---------- Records provided ----------
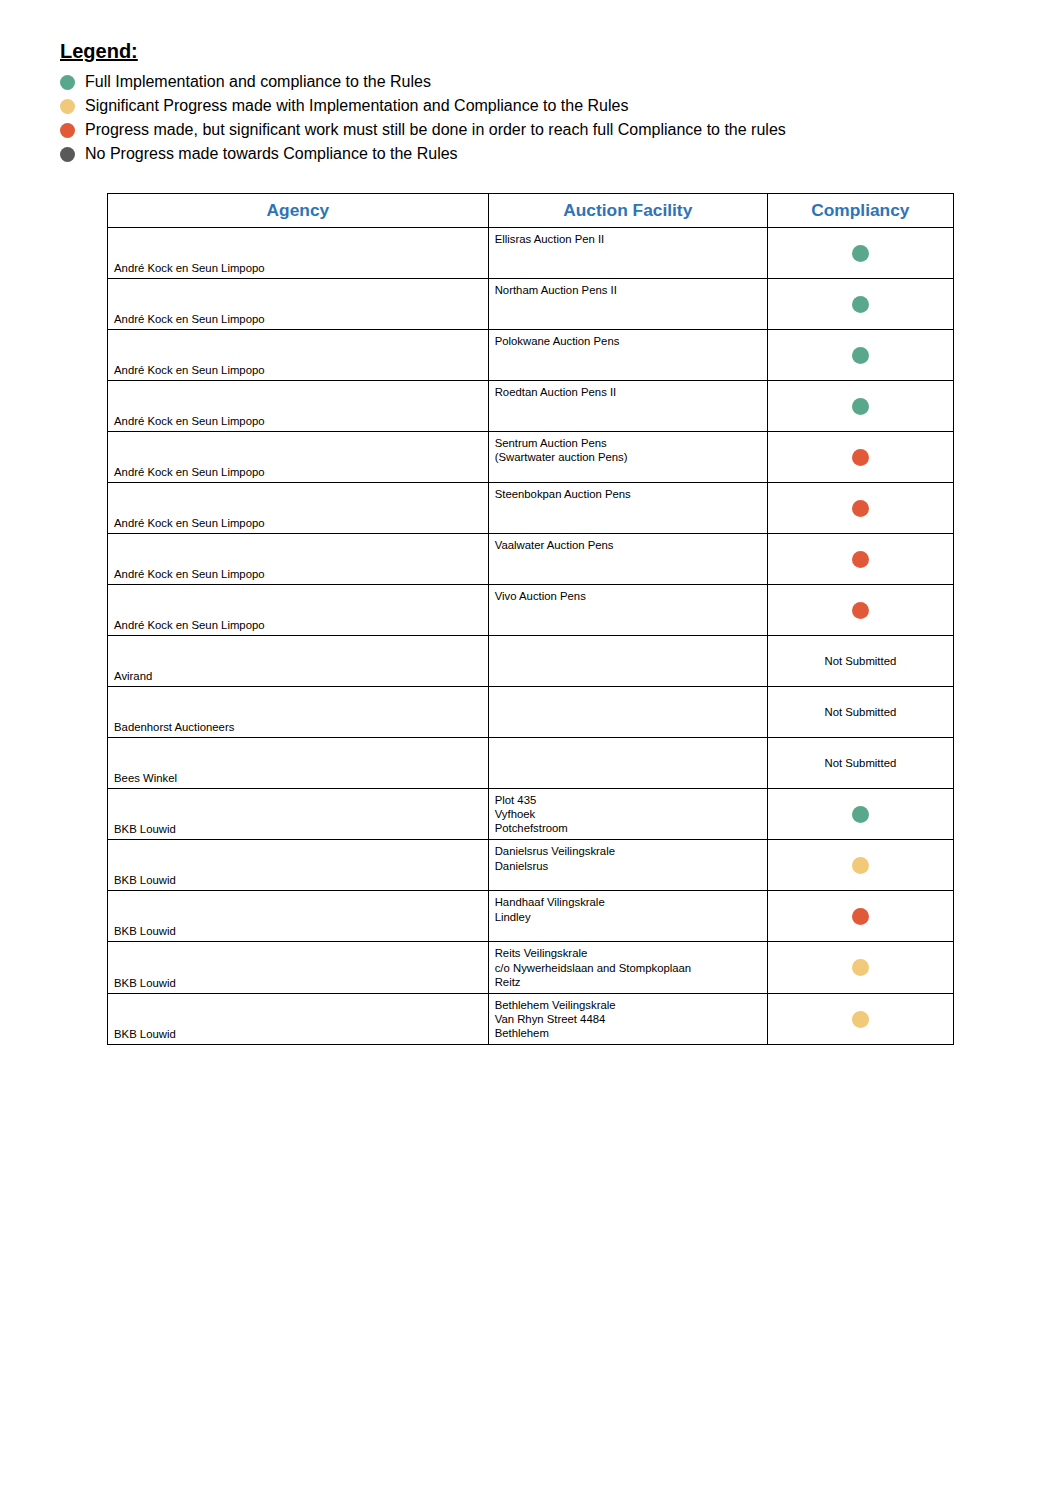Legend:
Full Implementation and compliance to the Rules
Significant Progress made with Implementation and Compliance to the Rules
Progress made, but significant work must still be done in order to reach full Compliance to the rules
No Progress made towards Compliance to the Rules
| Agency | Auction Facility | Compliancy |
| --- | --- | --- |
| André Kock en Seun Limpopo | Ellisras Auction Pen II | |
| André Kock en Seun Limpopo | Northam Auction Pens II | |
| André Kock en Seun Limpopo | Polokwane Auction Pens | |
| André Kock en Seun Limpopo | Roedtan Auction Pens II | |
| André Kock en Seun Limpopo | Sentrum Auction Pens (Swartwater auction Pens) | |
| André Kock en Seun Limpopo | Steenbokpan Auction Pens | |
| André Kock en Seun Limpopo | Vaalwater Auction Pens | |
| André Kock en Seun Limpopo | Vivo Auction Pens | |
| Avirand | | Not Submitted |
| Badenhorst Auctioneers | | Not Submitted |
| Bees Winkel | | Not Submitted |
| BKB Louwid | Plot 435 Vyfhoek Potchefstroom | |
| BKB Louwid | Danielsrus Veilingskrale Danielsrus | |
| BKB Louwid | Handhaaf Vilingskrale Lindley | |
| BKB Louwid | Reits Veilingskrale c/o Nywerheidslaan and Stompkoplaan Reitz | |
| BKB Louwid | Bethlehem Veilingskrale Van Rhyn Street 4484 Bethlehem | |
----------
What to do
Locate the line that contains "Lindley | |", then please quote it and every line after it to the end of the entries above, exactly and with nothing else.

Answer section
| BKB Louwid | Handhaaf Vilingskrale Lindley | |
| BKB Louwid | Reits Veilingskrale c/o Nywerheidslaan and Stompkoplaan Reitz | |
| BKB Louwid | Bethlehem Veilingskrale Van Rhyn Street 4484 Bethlehem | |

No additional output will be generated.